Uma pesquisa da Universidade Federal de Santa Catarina (UFSC) pretende transformar células animais cultivadas em ambientes controlados em “pedaços de carne como já conhecemos”, sem necessidade de abate, segundo a pesquisadora Silvani Verruck, que coordena o estudo.
Para garantir ao alimento o aspecto, gosto e valor nutricional do bife, um dos grandes desafios da pesquisa, o estudo prevê o uso de scaffolds (materiais que dão suporte, que estruturam os tecidos) de origem vegetal, produzidas em laboratório.
O alimento cultivado, segundo a professora, pode se tornar uma alternativa para suprir a demanda de proteína para toda a população.
Como funciona
A chamada carne cultivada é um alimento feito por meio de técnicas de bioengenharia. As células usadas no processo são retiradas de um animal, a partir da biópsia do tecido, no caso da pesquisa, e podem ser usadas muitas outras vezes, em um processo chamado de imortalização.
A pesquisa se difere, por exemplo, da produção de hambúrgueres ou kibes a partir do cultivo celular, processo que já é tecnicamente possível. O desafio do estudo, segundo a pesquisadora, é reproduzir o corte como o ‘in natura”.
“É um processo bem complexo reproduzir toda a estrutura muscular, que tem uma composição fibrosa bem característica. [… ] Já para fazer uma almôndega ou um kibe, produzir só as células já é o suficiente, porque depois juntamos elas com outros ingredientes da formulação e damos a forma que quisermos”, contextualiza.
A busca, segundo a pesquisadora, é estudar as scaffolds, que dão suporte às células, e entender como fazer para que a ela se assemelhe ao máximo a alimentos já tradicionais na dieta alimentar da população. A estrutura para adesão das células musculares pode ser criada a partir da bioimpressão 3D.
Benefícios
A professora que lidera o estudo feito em parceria com a Embrapa (Empresa Brasileira de Pesquisa em Agropecuária) destaca que a carne convencional é limitada geograficamente. Já o alimento cultivado poderá ser produzido em qualquer lugar do mundo, em fazendas verticais, facilitando também seu acesso e distribuição.

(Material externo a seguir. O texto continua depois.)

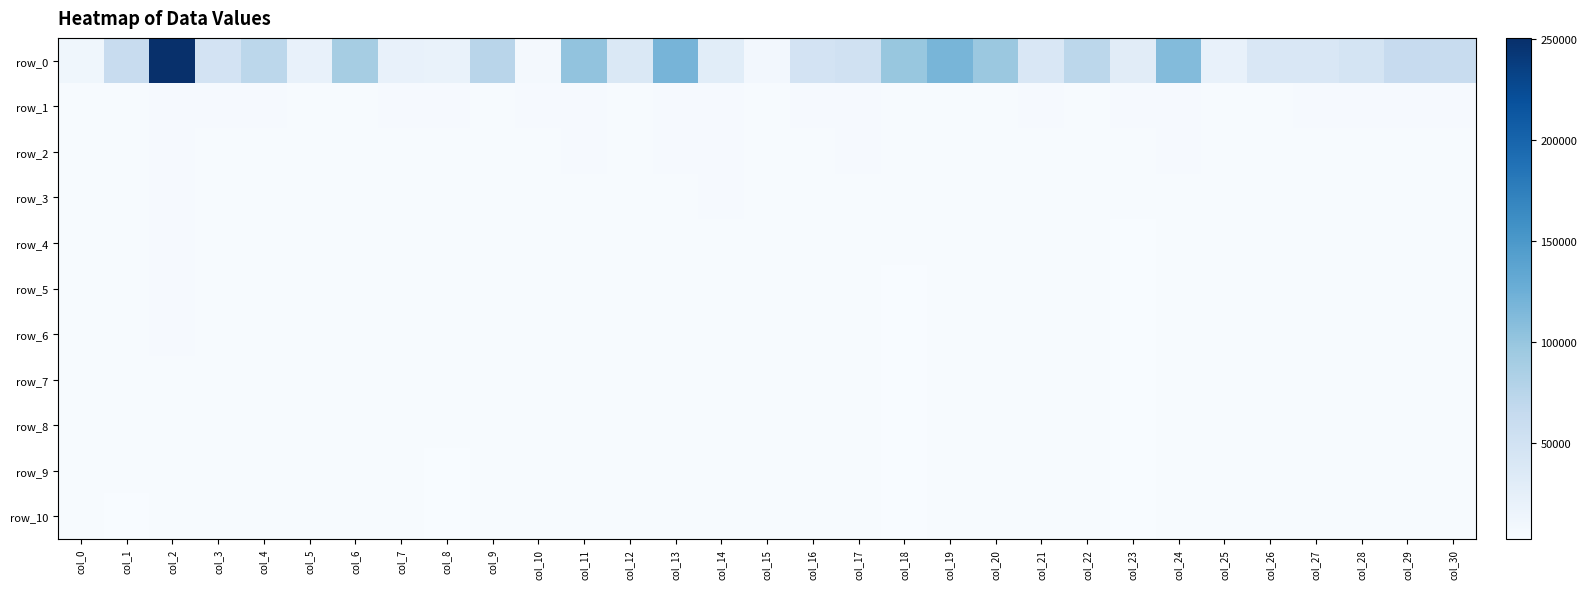

At which label is row_7 closest to 3291?

col_9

“Ela poderá ser uma forma a mais de obtermos uma fonte de proteína, que é essencial na dieta. . […] Os custos também podem diminuir, uma vez que o alimento estará mais próximo do consumidor final”, explica.
Os pesquisadores querem que a carne cultivada se torne uma alternativa para suprir a demanda de proteína para toda a população, tendo em vista que o modelo convencional exige um amplo espaço de terra e de recursos hídricos, que são finitos.
Verruck acrescenta que, na carne cultivada em fazendas verticais, o desmatamento e a liberação de gases de efeito estufa associados à produção convencional da proteína não ocorre.
Cultivo das células
Após a coleta, as células primárias (originárias diretamente de tecido vivo) são cultivadas no laboratório em meios que sejam específicos para a linhagem do interesse da pesquisa. “Vêm vários tipos de células em uma coleta, então precisamos dar as condições para que só aquelas que queremos se multiplique”, explica a pesquisadora.
Os ambientes controlados incluem monitoramento de temperatura, pH, níveis de nutrientes, umidade e concentração de gases, entre outros fatores, de modo a imitar as condições existentes no músculo animal.
O tema do estudo intitulado Pesquisa e desenvolvimento de carne cultivada estruturada com scaffolds de origem vegetal, de acordo com Verruck, será apresentado no 29° Congresso Brasileiro de Ciência e Tecnologia de Alimentos, em Florianópolis, entre 14 a 17 de outubro.